Dr. Leemhuis was of the opinion that the incident of November 15, 1967, had caused relator's condition to change from a chronic undifferentiated schizophrenia to a paranoid schizophrenia. Dr. Leemhuis admitted that in classical paranoid schizophrenia the delusions suffered by the patient have no basis in reality and are concrete instead of vague, neither of these characteristics being present in relator's case. According to Dr. Leemhuis many different things aggravated relator's condition, of which the incident of November 15, 1967, was only one. He also admitted that in his opinion relator would never have gotten well even without the incident of November 15; but the doctor thought that he "might" not have gotten worse. Dr. Leemhuis stated that there was no question that relator was a schizophrenic before the incident and admitted that the substantial causes of relator's basic schizophrenia were factors other than the incident of November 15, 1967.
Dr. Meller, who had treated probably 100 cases of schizophrenia in the 2-year period before the hearing, stated that his diagnosis was chronic undifferentiated schizophrenia and that in his opinion this condition was not causally related to the incident of November 15. He also gave the opinion that relator could return to work at the same level as he had before.

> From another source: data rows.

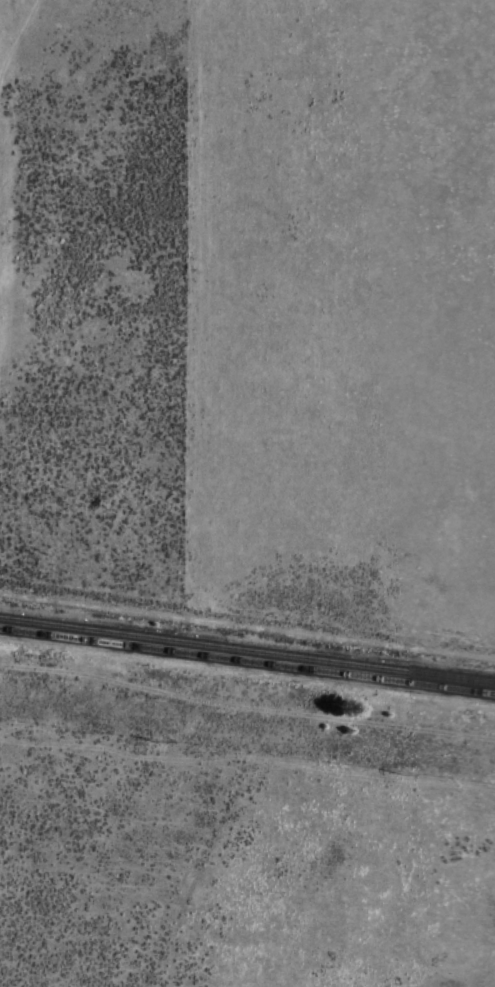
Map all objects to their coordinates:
railway: (247, 649)
railway: (247, 659)
crop: (239, 825)

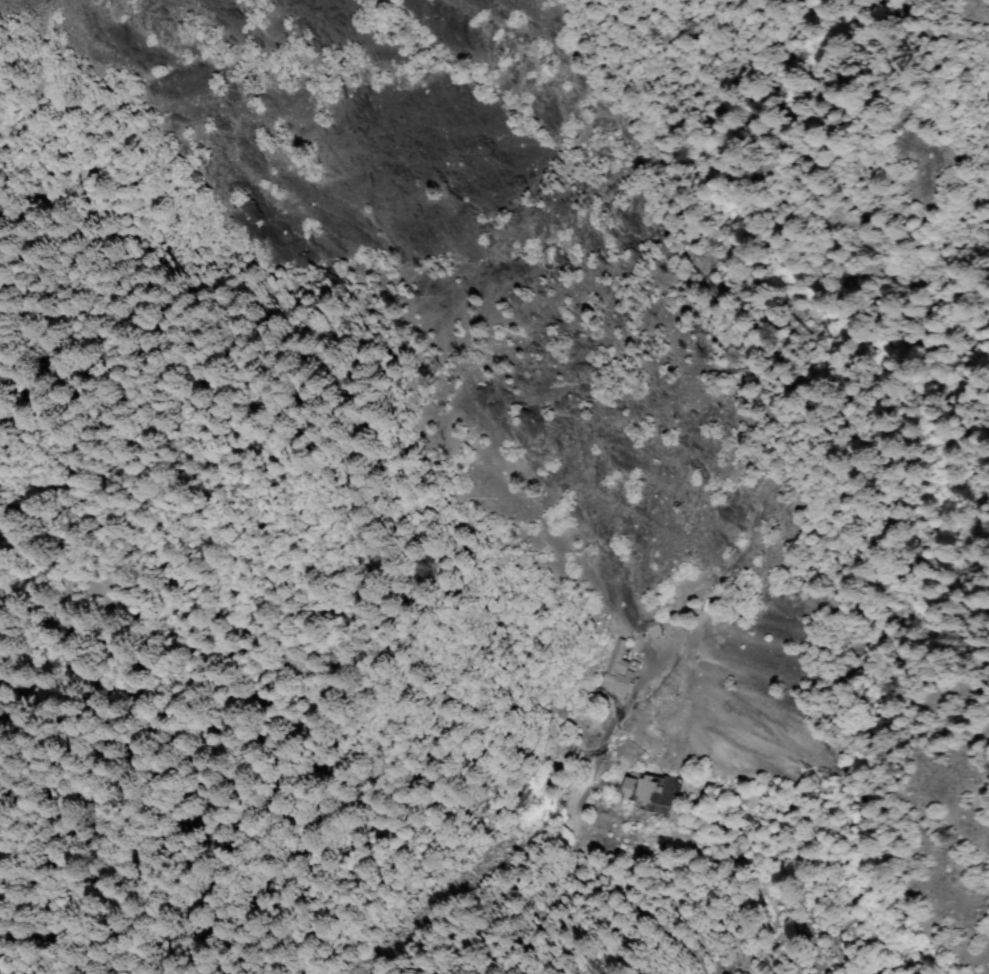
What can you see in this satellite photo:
building: (652, 629)
building: (618, 670)
building: (650, 792)
road: (574, 829)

Thus, the medical testimony was directly conflicting on the crucial question of whether relator's present disability was causally related to the altercation. In effect, it presented a fact issue for determination by the commission. Under these circumstances the rules for our review of its determination are well settled. We have repeatedly said that the function of this court in review on certiorari directed to the Workmen's Compensation Commission is not to see whether on the facts the *776 decision of the commission is correct or even preferable to another, but rather, and only, to ascertain whether it has sufficient basis of inference reasonably to be drawn from the facts; and that unless this court can say there is no such basis, a reversal would be a transgression of the proper function of review as distinguished from that of initial decision of determinative fact issues. See, Casey v. Northern States Power Co., 247 Minn. 295, 77 N.W.2d 67; Fleischer v. State of Minnesota, Department of Highways, 247 Minn. 396, 77 N.W.2d 288; Anderson v. Armour & Co., 257 Minn. 281, 101 N.W.2d 435; MacNamara v. Jennie H. Boyd Trust, 287 Minn. 163, 177 N.W.2d 398. A finding upon a question of fact cannot be disturbed unless consideration of the evidence and the inferences permissible therefrom clearly requires reasonable minds to adopt a conclusion contrary to the one at which the commission arrived.

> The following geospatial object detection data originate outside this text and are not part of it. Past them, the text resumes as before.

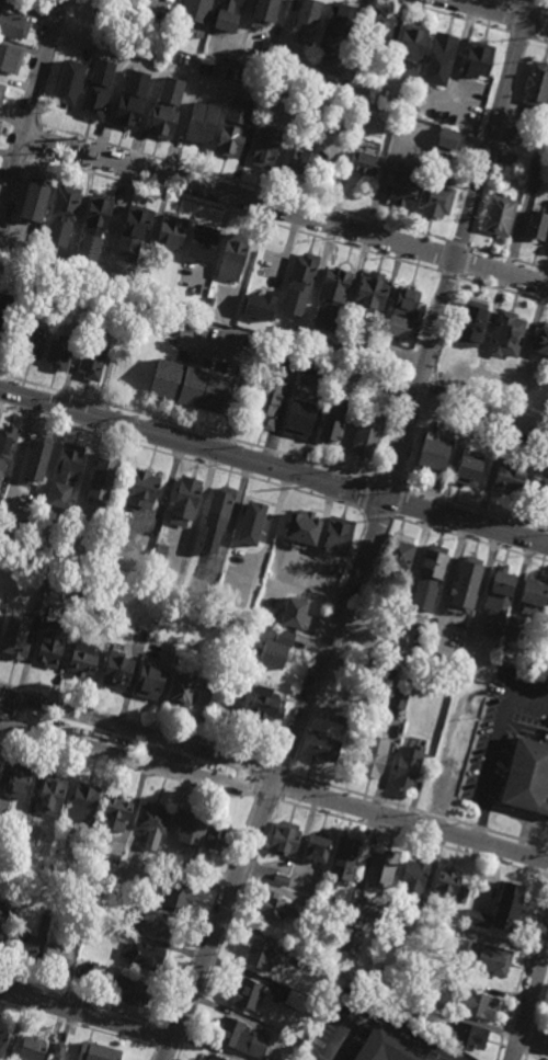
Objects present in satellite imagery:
road: (513, 1)
road: (526, 4)
building: (227, 5)
building: (87, 7)
building: (195, 8)
road: (541, 9)
building: (263, 11)
road: (499, 14)
road: (449, 16)
road: (513, 17)
building: (304, 21)
building: (226, 22)
road: (531, 23)
building: (336, 24)
building: (13, 25)
building: (79, 33)
building: (376, 33)
road: (517, 35)
road: (537, 41)
building: (411, 43)
building: (266, 49)
building: (8, 58)
building: (439, 59)
building: (476, 59)
building: (330, 84)
building: (535, 85)
building: (94, 91)
building: (2, 93)
building: (61, 93)
building: (128, 102)
road: (31, 109)
building: (163, 110)
building: (0, 123)
building: (199, 123)
building: (231, 128)
building: (512, 136)
road: (32, 139)
building: (447, 140)
building: (264, 148)
building: (363, 156)
building: (505, 160)
building: (301, 162)
building: (539, 164)
road: (242, 183)
building: (402, 186)
building: (435, 199)
building: (30, 201)
road: (285, 210)
road: (233, 214)
building: (497, 216)
building: (60, 217)
building: (535, 226)
building: (92, 227)
building: (36, 230)
building: (169, 233)
building: (130, 235)
road: (459, 245)
building: (198, 246)
road: (444, 258)
road: (509, 259)
building: (230, 262)
road: (465, 263)
road: (449, 276)
building: (141, 280)
building: (298, 285)
road: (504, 290)
building: (370, 293)
building: (330, 299)
building: (209, 302)
building: (405, 302)
building: (258, 309)
building: (5, 319)
building: (471, 326)
building: (399, 328)
building: (506, 337)
building: (541, 342)
building: (29, 344)
building: (58, 355)
building: (292, 360)
building: (90, 364)
building: (383, 364)
building: (480, 373)
road: (246, 377)
building: (183, 389)
building: (442, 393)
road: (416, 397)
building: (267, 405)
building: (300, 419)
building: (332, 423)
road: (186, 427)
building: (366, 438)
building: (7, 443)
building: (37, 458)
road: (184, 459)
building: (432, 460)
road: (274, 466)
building: (467, 468)
building: (65, 474)
building: (510, 474)
building: (101, 479)
road: (389, 483)
building: (142, 486)
building: (542, 487)
road: (369, 494)
traffic signals: (387, 498)
building: (184, 499)
road: (400, 503)
road: (476, 508)
road: (200, 509)
road: (382, 514)
building: (256, 516)
road: (232, 518)
building: (217, 519)
building: (303, 527)
building: (336, 532)
road: (270, 535)
building: (149, 540)
road: (472, 540)
building: (398, 551)
building: (158, 557)
building: (120, 566)
building: (72, 572)
building: (465, 573)
building: (426, 574)
road: (448, 578)
building: (253, 580)
building: (44, 583)
building: (81, 584)
building: (532, 592)
road: (477, 599)
building: (495, 599)
building: (295, 613)
building: (547, 616)
building: (547, 622)
building: (258, 627)
building: (509, 632)
building: (139, 633)
building: (16, 634)
building: (284, 636)
road: (320, 639)
building: (51, 642)
road: (341, 646)
building: (274, 656)
building: (81, 657)
building: (379, 668)
building: (114, 669)
building: (418, 674)
building: (149, 679)
building: (206, 687)
building: (181, 689)
building: (397, 698)
road: (530, 698)
building: (264, 703)
building: (351, 721)
road: (135, 723)
road: (493, 747)
building: (322, 748)
building: (373, 756)
building: (407, 765)
road: (127, 768)
building: (526, 776)
building: (18, 781)
road: (272, 783)
building: (51, 792)
building: (81, 801)
building: (114, 808)
building: (2, 817)
building: (151, 819)
road: (481, 820)
road: (411, 823)
building: (26, 826)
building: (188, 828)
building: (89, 832)
building: (283, 837)
building: (215, 838)
building: (315, 848)
building: (344, 858)
building: (161, 860)
building: (203, 869)
building: (380, 869)
building: (280, 879)
building: (412, 879)
building: (449, 884)
building: (176, 894)
building: (113, 896)
building: (306, 899)
building: (505, 906)
building: (275, 907)
road: (210, 912)
building: (2, 917)
building: (474, 919)
building: (154, 922)
road: (220, 922)
building: (90, 927)
building: (79, 928)
building: (450, 928)
building: (350, 940)
building: (24, 943)
building: (140, 955)
building: (257, 955)
building: (55, 956)
building: (328, 958)
building: (487, 959)
building: (87, 972)
building: (127, 992)
building: (245, 995)
road: (529, 997)
building: (296, 1000)
road: (83, 1001)
building: (473, 1004)
building: (435, 1012)
road: (86, 1014)
road: (375, 1019)
road: (77, 1027)
building: (466, 1035)
road: (160, 1038)
building: (240, 1039)
building: (546, 1041)
building: (2, 1043)
building: (388, 1047)
building: (31, 1049)
building: (57, 1051)
building: (94, 1052)
road: (153, 1054)
building: (212, 1058)
building: (50, 1059)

Moreover, on review, the evidence upon which the commission determined the facts and made its findings must be viewed in the light most favorable to such findings. It is not our function, as it is that of the commission, to retry the case on appeal. We are concerned only with the question of whether there is evidence to sustain the findings of the commission. Casey v. Northern States Power Co. supra. We conclude here that the evidence as a whole sustains the findings.
2. It has also been repeatedly held by this court that in workmen's compensation cases conflicts in medical opinion must be resolved by the commission as trier of fact. Schmillen v. Dave Schroeder Grocery, 250 Minn. 561, 85 N.W.2d 740; Kolflat v. Northern Ordnance Co., 274 Minn. 104, 142 N.W.2d 588; Grabowski v. Great Northern Oil Co., 283 Minn. 205, 167 N.W.2d 14. In this case, Dr. Meller's opinion in itself is a credible and persuasive basis for the decision of the commission since the doctor's opinion is corroborated by much of the other evidence in the record and especially by the comparison of relator's testimony as to his condition at the time of the hearing and the evidence about his condition at the time he entered Veterans Hospital 2 years prior to the hearing.
The decision of the commission is affirmed.